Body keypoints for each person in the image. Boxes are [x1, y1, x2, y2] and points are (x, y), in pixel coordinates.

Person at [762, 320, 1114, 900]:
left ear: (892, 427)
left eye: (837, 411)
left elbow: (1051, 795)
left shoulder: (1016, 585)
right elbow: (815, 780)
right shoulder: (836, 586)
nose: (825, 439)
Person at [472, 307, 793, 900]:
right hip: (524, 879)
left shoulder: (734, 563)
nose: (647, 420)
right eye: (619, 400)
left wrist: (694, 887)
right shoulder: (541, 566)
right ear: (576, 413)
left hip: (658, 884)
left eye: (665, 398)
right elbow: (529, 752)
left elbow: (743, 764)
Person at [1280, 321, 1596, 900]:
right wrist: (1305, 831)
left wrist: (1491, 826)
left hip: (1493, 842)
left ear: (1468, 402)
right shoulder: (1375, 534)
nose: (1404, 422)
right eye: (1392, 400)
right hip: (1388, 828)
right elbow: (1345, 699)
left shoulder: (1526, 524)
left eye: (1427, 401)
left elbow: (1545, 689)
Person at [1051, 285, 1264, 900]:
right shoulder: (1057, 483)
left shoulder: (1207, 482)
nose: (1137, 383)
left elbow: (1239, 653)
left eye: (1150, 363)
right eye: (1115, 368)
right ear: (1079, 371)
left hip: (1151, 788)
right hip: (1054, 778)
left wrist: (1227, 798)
┄┄┄┄┄┄
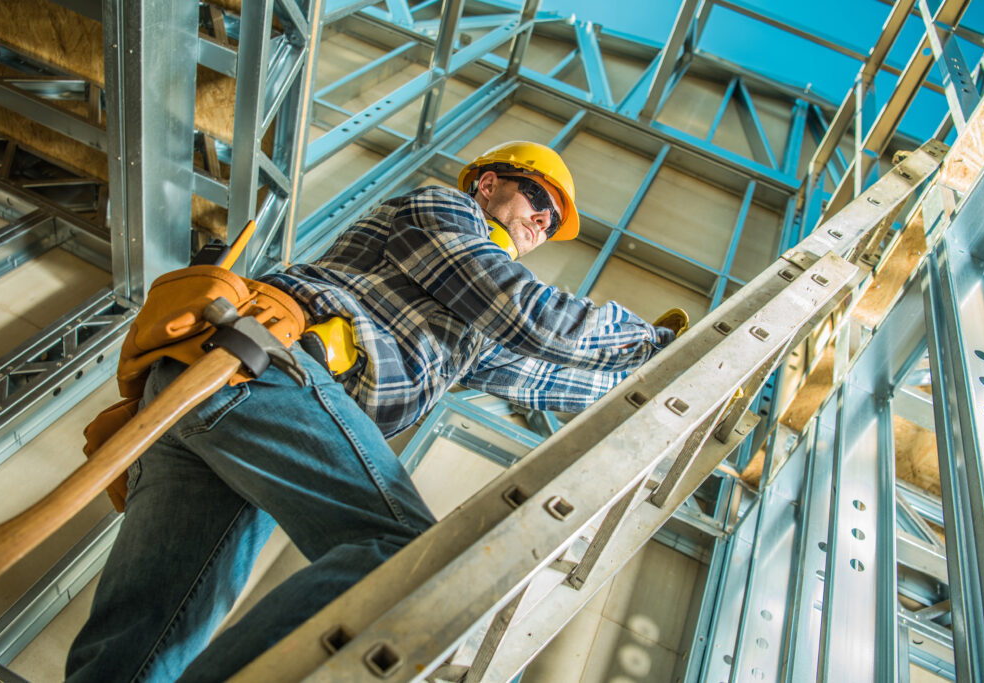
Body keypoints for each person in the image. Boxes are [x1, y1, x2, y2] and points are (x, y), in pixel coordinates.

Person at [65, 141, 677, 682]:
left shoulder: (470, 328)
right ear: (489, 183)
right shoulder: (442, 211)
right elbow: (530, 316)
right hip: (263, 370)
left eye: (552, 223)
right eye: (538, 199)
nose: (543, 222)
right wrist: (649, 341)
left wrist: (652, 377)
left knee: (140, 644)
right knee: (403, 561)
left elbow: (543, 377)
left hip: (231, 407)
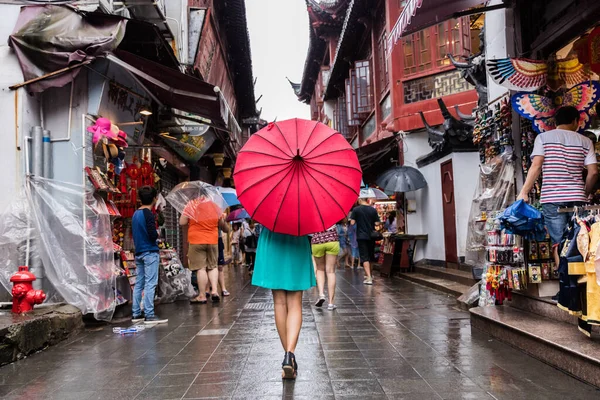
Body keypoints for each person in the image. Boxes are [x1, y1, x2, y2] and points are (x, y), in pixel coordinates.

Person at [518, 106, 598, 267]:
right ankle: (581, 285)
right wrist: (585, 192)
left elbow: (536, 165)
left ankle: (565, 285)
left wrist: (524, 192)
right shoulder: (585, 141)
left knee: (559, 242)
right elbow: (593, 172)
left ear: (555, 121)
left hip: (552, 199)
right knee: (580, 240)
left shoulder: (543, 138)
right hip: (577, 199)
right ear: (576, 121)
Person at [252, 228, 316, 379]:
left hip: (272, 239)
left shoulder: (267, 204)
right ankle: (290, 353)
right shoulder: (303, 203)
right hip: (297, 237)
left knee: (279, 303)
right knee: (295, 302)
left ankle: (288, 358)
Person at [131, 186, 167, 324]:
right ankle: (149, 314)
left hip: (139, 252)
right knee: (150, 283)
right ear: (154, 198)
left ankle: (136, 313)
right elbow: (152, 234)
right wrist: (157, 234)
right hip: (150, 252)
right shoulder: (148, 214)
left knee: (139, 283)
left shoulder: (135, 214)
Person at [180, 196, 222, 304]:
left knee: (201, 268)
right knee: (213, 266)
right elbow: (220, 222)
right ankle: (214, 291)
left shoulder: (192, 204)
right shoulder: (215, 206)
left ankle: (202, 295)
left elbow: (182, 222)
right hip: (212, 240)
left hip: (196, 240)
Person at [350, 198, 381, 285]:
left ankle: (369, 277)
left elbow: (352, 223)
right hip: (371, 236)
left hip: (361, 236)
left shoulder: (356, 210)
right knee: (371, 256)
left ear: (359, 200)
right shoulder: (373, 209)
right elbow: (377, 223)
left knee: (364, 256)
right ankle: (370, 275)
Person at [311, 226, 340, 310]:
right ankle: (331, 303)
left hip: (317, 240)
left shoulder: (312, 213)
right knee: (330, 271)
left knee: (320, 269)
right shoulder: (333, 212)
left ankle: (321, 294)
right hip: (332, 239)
┄┄┄┄┄┄
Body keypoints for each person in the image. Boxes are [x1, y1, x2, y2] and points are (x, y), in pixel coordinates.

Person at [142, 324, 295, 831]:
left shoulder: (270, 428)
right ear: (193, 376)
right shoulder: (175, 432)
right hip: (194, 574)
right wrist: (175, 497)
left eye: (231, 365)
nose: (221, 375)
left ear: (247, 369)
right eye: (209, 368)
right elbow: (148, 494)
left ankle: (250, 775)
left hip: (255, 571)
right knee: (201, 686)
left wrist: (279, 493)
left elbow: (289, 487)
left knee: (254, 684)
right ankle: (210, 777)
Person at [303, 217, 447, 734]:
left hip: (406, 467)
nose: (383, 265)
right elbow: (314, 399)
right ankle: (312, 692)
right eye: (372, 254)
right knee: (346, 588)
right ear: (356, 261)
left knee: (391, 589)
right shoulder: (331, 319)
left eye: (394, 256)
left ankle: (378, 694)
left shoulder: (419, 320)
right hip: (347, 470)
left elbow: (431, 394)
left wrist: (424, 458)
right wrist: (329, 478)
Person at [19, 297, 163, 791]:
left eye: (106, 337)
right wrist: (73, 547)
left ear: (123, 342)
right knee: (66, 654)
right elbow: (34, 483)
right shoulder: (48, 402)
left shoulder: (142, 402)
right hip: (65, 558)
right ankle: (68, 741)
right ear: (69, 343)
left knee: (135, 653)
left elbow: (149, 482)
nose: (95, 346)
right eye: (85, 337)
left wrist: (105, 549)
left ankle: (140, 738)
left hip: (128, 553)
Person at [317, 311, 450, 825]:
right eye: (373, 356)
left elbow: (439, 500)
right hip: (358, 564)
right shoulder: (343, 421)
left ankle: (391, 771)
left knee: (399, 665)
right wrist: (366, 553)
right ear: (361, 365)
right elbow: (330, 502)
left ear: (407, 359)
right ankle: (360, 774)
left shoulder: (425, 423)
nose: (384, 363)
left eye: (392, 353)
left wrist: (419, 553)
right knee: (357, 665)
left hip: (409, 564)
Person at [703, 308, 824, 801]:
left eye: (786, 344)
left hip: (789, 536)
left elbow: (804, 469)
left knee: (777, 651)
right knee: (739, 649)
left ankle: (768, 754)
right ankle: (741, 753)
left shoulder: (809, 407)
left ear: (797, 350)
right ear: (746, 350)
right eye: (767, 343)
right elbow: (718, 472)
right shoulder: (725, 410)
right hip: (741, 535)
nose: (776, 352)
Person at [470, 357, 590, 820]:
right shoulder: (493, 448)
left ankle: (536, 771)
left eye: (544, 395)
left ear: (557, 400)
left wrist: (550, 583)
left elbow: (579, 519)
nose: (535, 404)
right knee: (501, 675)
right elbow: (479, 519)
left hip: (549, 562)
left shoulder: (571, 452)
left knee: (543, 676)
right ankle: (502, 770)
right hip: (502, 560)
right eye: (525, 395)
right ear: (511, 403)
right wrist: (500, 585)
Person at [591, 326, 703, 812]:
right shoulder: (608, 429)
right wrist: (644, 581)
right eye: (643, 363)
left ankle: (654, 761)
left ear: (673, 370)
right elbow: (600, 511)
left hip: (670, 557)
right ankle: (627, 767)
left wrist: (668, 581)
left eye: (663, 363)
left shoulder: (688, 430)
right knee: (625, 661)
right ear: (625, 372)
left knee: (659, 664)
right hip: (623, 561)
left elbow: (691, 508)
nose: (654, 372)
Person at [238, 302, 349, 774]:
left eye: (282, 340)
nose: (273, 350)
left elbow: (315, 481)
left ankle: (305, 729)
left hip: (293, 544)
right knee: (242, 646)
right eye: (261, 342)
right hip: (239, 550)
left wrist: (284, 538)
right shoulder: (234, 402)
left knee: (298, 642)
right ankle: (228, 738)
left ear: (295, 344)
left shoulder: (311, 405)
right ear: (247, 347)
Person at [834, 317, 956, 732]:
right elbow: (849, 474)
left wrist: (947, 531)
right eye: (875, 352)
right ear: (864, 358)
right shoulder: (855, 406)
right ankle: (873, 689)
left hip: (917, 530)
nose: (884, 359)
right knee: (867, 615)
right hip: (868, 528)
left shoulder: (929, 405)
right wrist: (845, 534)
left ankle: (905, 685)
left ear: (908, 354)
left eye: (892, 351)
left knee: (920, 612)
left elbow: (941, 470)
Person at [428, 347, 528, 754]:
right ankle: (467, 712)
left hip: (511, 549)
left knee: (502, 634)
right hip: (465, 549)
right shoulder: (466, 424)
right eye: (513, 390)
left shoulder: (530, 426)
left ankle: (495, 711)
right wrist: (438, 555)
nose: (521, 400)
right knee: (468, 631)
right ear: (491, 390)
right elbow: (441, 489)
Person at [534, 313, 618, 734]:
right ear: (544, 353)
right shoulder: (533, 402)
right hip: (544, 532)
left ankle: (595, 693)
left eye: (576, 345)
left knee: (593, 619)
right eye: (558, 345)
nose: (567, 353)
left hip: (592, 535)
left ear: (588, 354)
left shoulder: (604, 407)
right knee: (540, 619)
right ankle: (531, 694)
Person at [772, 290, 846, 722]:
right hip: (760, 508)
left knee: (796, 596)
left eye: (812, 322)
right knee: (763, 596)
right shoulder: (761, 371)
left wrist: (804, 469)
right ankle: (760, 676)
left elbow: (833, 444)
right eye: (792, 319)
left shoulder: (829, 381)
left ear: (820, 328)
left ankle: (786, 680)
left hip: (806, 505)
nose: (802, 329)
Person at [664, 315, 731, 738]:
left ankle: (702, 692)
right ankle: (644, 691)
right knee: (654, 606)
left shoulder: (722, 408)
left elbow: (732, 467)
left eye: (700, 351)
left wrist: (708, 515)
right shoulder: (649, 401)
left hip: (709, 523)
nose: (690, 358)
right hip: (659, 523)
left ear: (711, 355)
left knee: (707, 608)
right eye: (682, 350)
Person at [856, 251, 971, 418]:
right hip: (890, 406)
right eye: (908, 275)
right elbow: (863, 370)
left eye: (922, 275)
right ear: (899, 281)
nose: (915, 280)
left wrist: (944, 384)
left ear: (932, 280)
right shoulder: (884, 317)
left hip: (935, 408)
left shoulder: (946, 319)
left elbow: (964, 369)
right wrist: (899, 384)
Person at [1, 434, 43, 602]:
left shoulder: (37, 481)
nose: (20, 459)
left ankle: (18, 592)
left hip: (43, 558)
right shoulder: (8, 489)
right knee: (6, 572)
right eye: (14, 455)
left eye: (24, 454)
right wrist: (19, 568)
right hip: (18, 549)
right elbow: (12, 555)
┄┄┄┄┄┄
-- Exercise objective --
Your reply is to repeat, unchanged, the lines above running from the one with "right hip: (1388, 828)" up to and including the one with "left wrist: (1227, 798)".

-- Answer to the problem --
right hip: (1388, 828)
right elbow: (1345, 699)
left shoulder: (1526, 524)
left eye: (1427, 401)
left elbow: (1545, 689)
Person at [1051, 285, 1264, 900]:
right shoulder: (1057, 483)
left shoulder: (1207, 482)
nose: (1137, 383)
left elbow: (1239, 653)
left eye: (1150, 363)
right eye: (1115, 368)
right ear: (1079, 371)
left hip: (1151, 788)
right hip: (1054, 778)
left wrist: (1227, 798)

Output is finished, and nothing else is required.